Mais on peut aussi considérer que le mensonge empêche toute réelle connexion entre les êtres. Savoir détecter et démasquer le manque d’authenticité, empêcher les formes de manipulations, c’est ouvrir la voie à de réelles relations, c’est donner une possibilité à l’amour de se déployer, ce qui a du sens d’un point de vue moral.
Pour être au clair avec soi-même, il importe donc de comprendre les motivations profondes qui nous conduisent à rechercher certaines valeurs.
La perspective esthétique et détachée d’Oscar, plus rare à notre époque que la perspective sentimentale morale, peut s’expliquer elle aussi par un désir de protection. Analyser les choses, chercher à en comprendre les mécanismes en éprouver une joie contemplative permet de ne pas se laisser atteindre par des émotions qui pourraient dévaster. Si je me centre sur le fonctionnement d’une personne qui ment plutôt que sur ce que je ressens face à ce mensonge, je n’en souffre pas, je me dégage de la situation, je ne me soumets pas aux circonstances. Après tout, le mensonge n’est-il pas d’abord le problème du menteur qui avance sur des sables mouvants ? Si je m’interroge sur les calculs qu’il opère pour tenter de contrôler la situation par ses manipulations, sur la crainte qui l’habite et qui le pousse à voiler la vérité, à être de mauvaise foi ou à se dissimuler, je me décentre, je ne pense pas à mes propres émotions, à mes attentes, à ma déception, je me préserve de mes propres débordements. Une telle perspective est très libératrice. Comprendre le mécanisme des passions humaines, c’est une méthode qu’ont traditionnellement pratiqué les philosophes. Pensons à Spinoza qui écrit « ni rire, ni pleurer, ni haïr mais comprendre » et qui se livre dans l’Ethique au décryptage des mécanismes des passions humaines.
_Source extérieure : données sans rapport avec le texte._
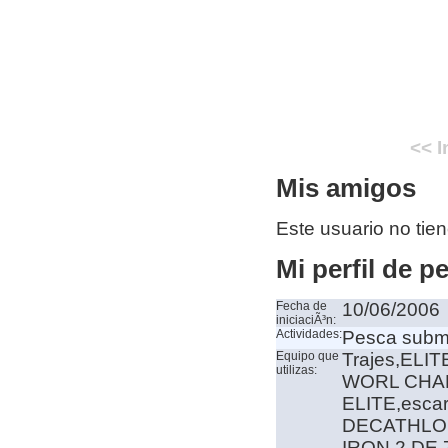
<< I
Mis amigos
Este usuario no tie
Mi perfil de p
Fecha de
10/06/2006
iniciaciÃ³n:
Actividades:
Pesca subm
Equipo que
Trajes,ELI
utilizas:
WORL CHAMP
ELITE,escar
DECATHLON
IRON,2 DE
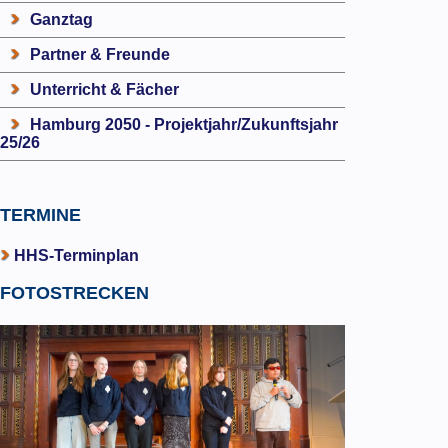
Ganztag
Partner & Freunde
Unterricht & Fächer
Hamburg 2050 - Projektjahr/Zukunftsjahr
25/26
TERMINE
HHS-Terminplan
FOTOSTRECKEN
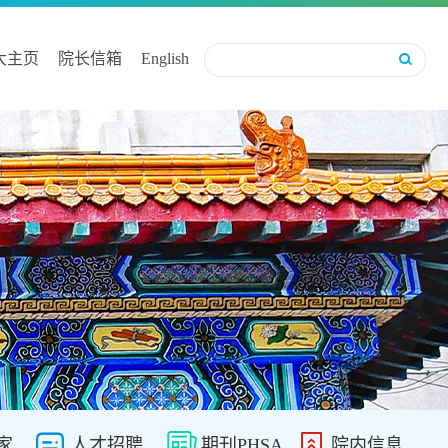
大主页
院长信箱
English
家
人才招聘
期刊PHSA
院内信息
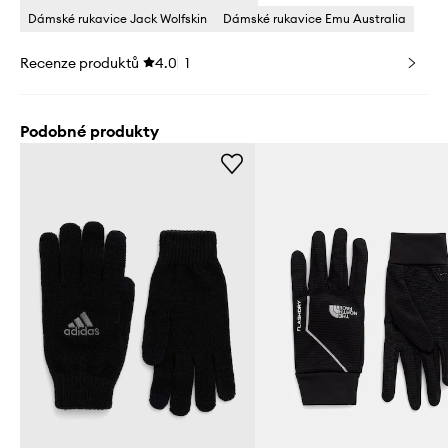
Dámské rukavice Jack Wolfskin
Dámské rukavice Emu Australia
Recenze produktů
4.0
1
Podobné produkty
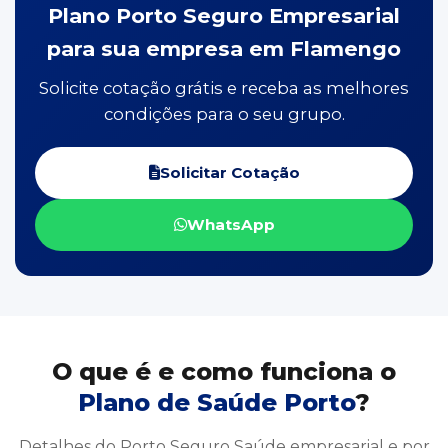
Plano Porto Seguro Empresarial
para sua empresa em Flamengo
Solicite cotação grátis e receba as melhores
condições para o seu grupo.
Solicitar Cotação
WhatsApp
O que é e como funciona o
Plano de Saúde Porto
?
Detalhes do Porto Seguro Saúde empresarial e por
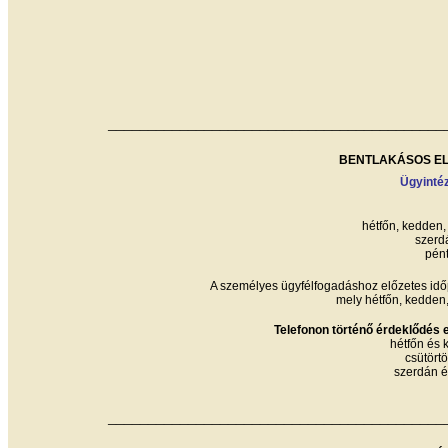
__________________________________________
BENTLAKÁSOS EL
Ügyinté
hétfőn, kedden,
szerdá
pént
A személyes ügyfélfogadáshoz előzetes idő
mely hétfőn, kedden,
Telefonon történő érdeklődés 
hétfőn és 
csütört
szerdán é
__________________________________________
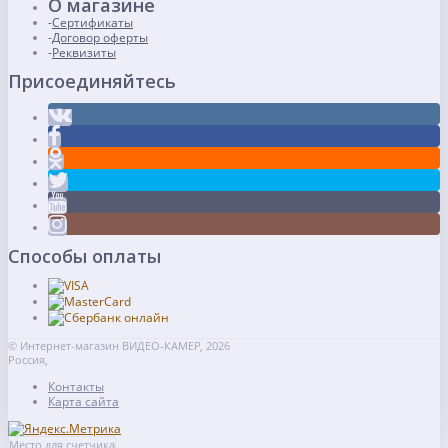
О магазине
Сертификаты
Договор оферты
Реквизиты
Присоединяйтесь
Способы оплаты
© Интернет-магазин ВИДЕО-КАМЕР, 2026
Россия,
Контакты
Карта сайта
Место для счетчика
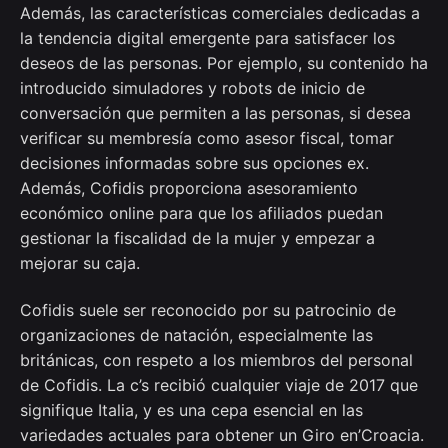
Además, las características comerciales dedicadas a
la tendencia digital emergente para satisfacer los
deseos de las personas. Por ejemplo, su contenido ha
introducido simuladores y robots de inicio de
conversación que permiten a las personas, si desea
verificar su membresía como asesor fiscal, tomar
decisiones informadas sobre sus opciones ex.
Además, Cofidis proporciona asesoramiento
económico online para que los afiliados puedan
gestionar la fiscalidad de la mujer y empezar a
mejorar su caja.
Cofidis suele ser reconocido por su patrocinio de
organizaciones de natación, especialmente las
británicas, con respeto a los miembros del personal
de Cofidis. La c’s recibió cualquier viaje de 2017 que
signifique Italia, y es una cepa esencial en las
variedades actuales para obtener un Giro en’Croacia.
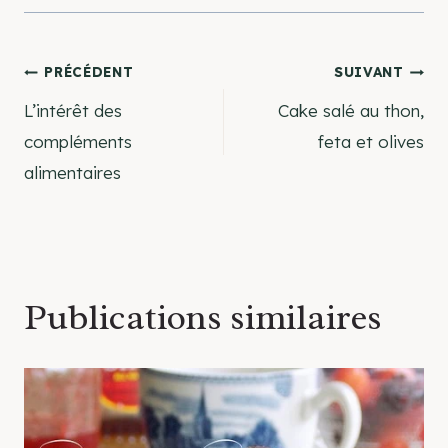
Navigation
PRÉCÉDENT
SUIVANT
L’intérêt des
Cake salé au thon,
de
compléments
feta et olives
alimentaires
l’article
Publications similaires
Oscar m’a toutefois confié éprouver de vives émotions lorsqu’il écoute de la musique classique. Mais dans ce cas il se laisse emporter par des émotions qui ne peuvent pas le détruire car elles sont désintéressées. Ces émotions sont chez lui d’autant plus fortes qu’il ne sait pas analyser la musique.
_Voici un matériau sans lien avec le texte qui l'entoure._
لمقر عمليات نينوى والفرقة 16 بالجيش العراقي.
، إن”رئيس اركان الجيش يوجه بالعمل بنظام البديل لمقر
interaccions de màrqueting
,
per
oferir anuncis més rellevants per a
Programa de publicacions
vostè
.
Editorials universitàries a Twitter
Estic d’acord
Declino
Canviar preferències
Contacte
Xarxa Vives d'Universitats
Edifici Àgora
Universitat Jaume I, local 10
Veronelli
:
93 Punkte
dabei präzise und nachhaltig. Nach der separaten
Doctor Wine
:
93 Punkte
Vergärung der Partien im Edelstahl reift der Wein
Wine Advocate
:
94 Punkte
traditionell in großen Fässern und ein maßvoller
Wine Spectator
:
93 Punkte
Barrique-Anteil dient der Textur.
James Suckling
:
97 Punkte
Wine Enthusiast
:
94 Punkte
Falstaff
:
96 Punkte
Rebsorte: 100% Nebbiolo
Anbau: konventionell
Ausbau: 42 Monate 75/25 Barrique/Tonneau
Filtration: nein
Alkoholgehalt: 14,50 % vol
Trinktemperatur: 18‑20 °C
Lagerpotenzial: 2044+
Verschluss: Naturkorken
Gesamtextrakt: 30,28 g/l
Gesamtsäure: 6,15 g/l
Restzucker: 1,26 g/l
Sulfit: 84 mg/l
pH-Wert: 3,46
On peut en déduire que plus on analyse et décrypte les fonctionnements, moins ils nous atteignent émotionnellement et Oscar est un expert en observation et compréhension des fonctionnements humains.
À l’inverse, plus on laisse libre cours à ses émotions, moins on est en capacité d’analyser ce qui se passe tant qu’elles nous traversent. L’idéal étant de pouvoir passer avec fluidité d’une attitude à une autre en mobilisant le coeur et la raison sans laisser l’un s’atrophier au profit de l’autre.